- [WHAT YOU SHOULD DO] Note how many lines of the data below hold the word "positivity", then give that number with no other text.

- [DATA SHOWN]

****

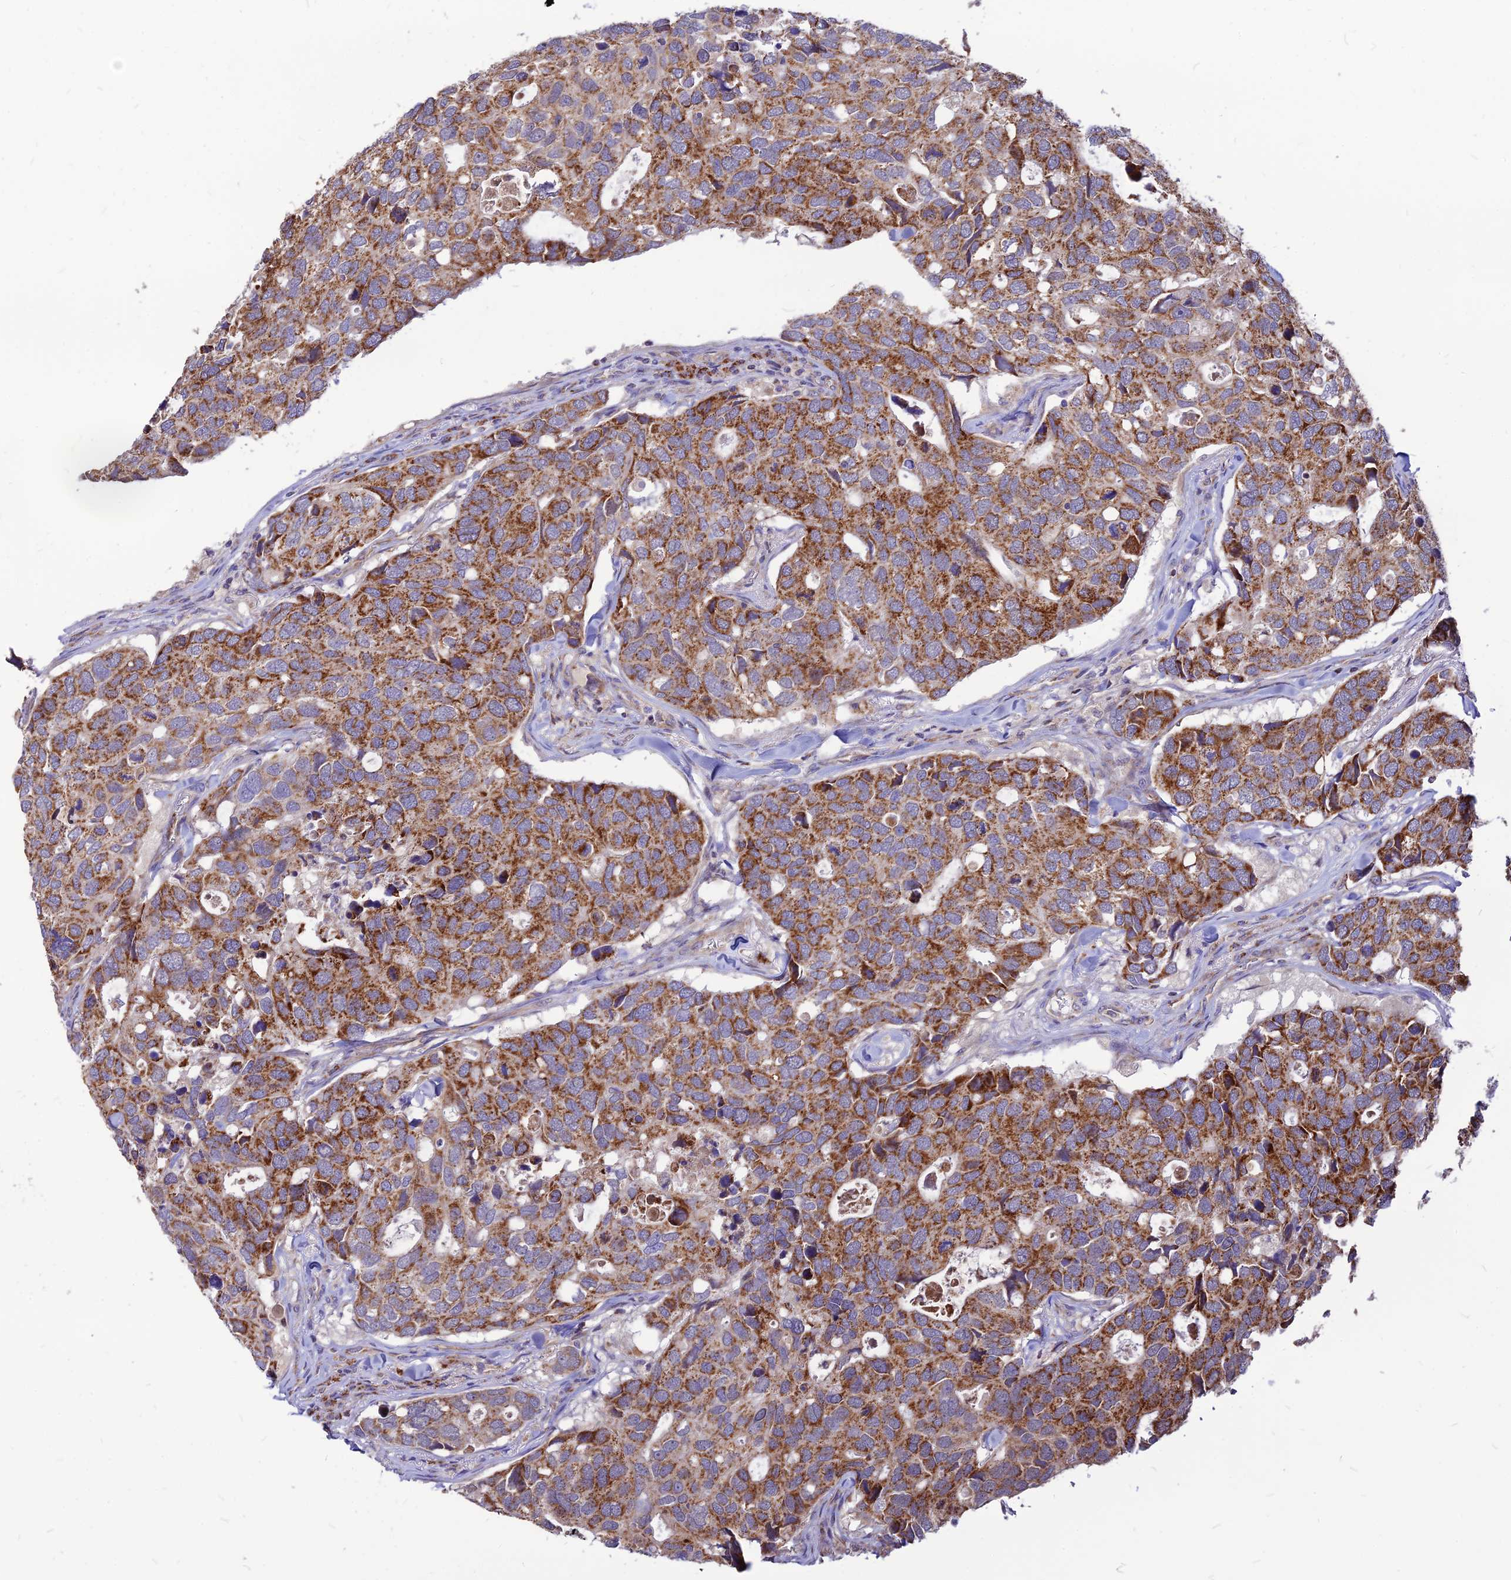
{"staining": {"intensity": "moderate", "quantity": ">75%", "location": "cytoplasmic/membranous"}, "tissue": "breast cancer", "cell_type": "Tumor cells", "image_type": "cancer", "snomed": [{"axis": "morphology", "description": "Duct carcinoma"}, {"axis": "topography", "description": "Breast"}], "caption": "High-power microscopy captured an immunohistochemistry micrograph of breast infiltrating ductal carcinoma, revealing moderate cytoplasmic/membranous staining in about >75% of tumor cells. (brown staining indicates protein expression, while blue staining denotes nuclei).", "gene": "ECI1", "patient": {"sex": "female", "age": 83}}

****

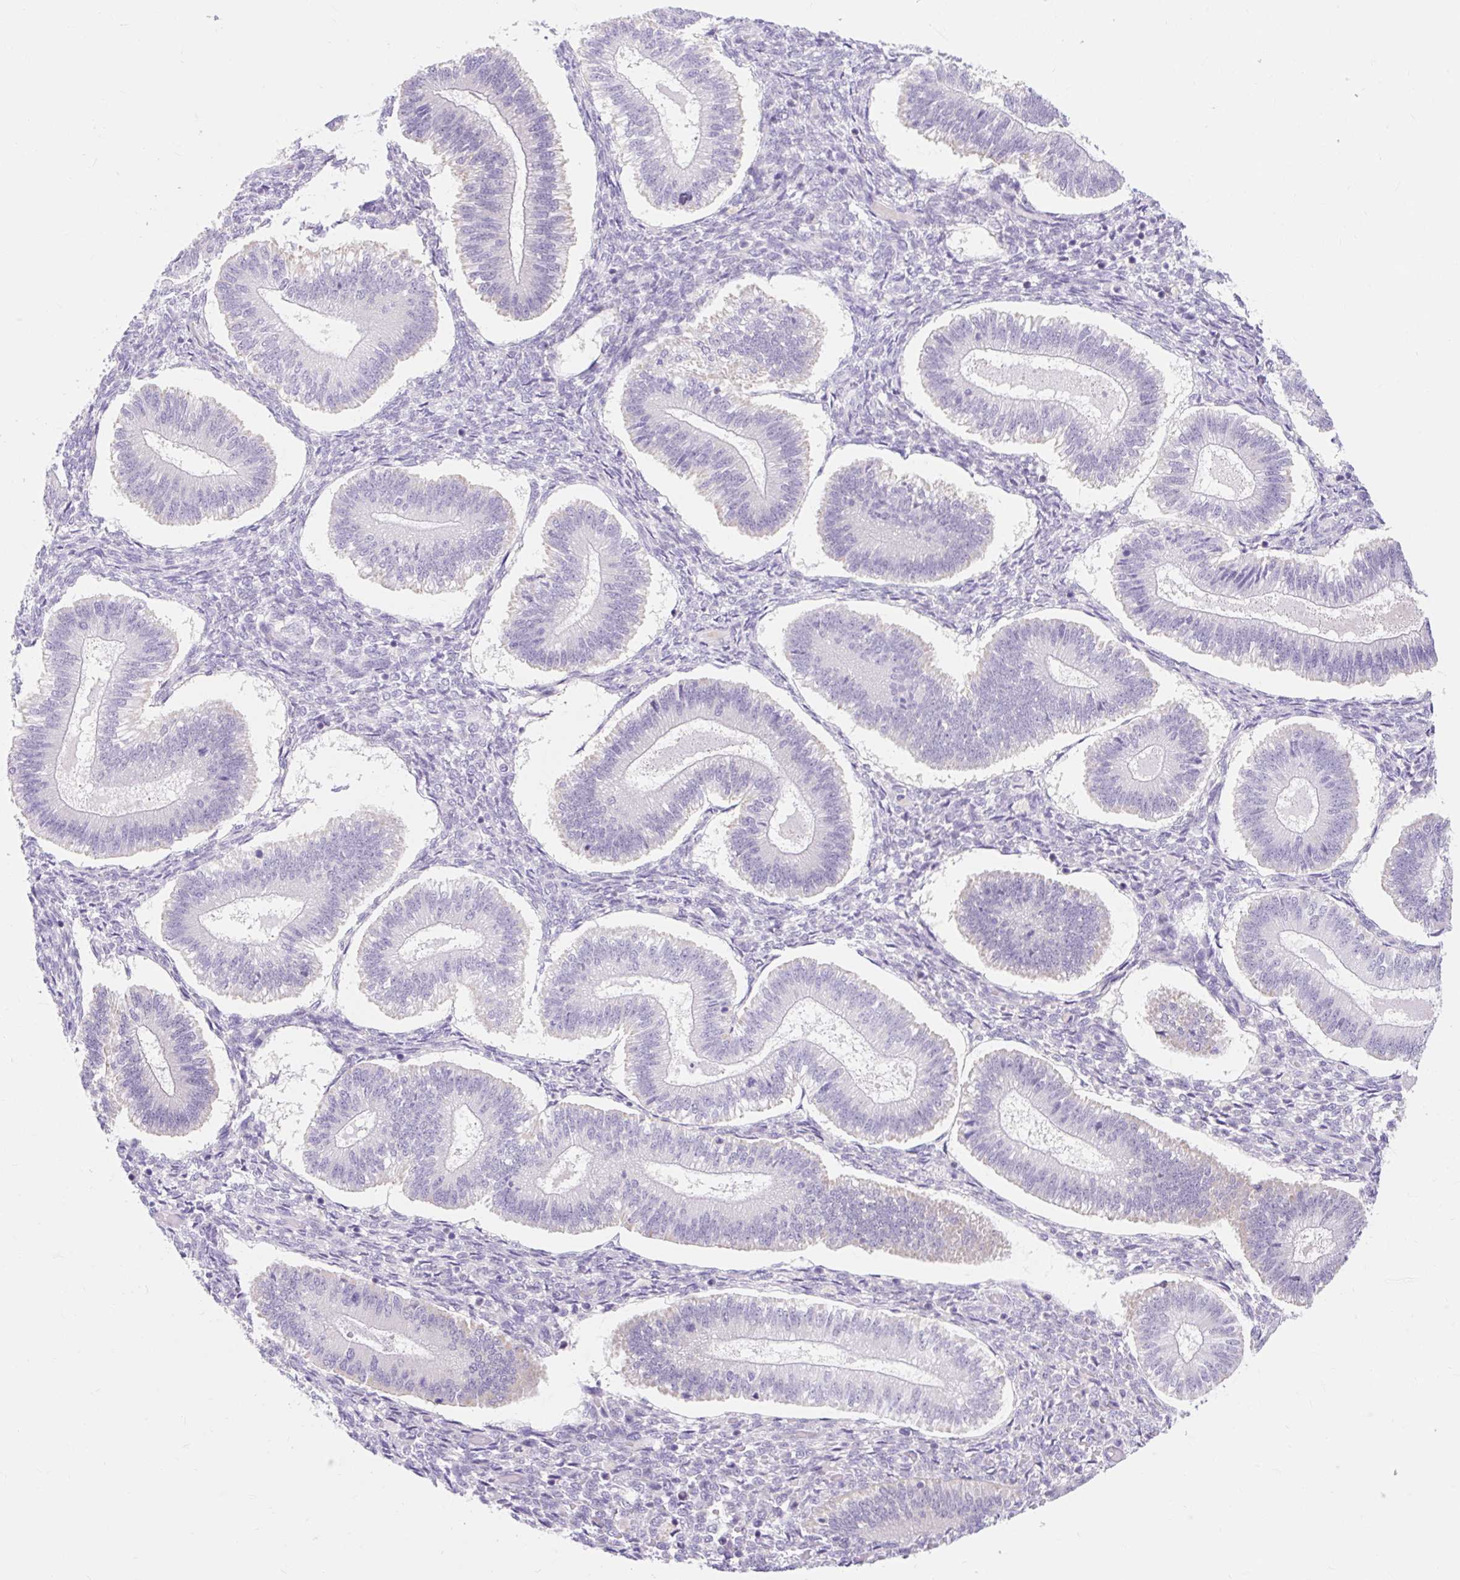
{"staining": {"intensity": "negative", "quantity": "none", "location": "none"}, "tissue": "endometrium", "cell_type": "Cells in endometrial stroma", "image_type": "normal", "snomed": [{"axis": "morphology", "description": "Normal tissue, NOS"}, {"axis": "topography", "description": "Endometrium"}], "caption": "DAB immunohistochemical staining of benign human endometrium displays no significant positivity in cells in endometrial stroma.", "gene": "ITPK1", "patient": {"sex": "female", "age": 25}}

****

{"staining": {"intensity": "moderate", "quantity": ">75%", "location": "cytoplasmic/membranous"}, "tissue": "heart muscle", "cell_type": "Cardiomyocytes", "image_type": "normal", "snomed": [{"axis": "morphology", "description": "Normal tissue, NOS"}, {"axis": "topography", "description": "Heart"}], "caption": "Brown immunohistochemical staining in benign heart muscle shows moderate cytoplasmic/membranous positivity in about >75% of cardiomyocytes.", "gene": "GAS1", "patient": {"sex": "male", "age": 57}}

****

- [TASK SOLUTION] 2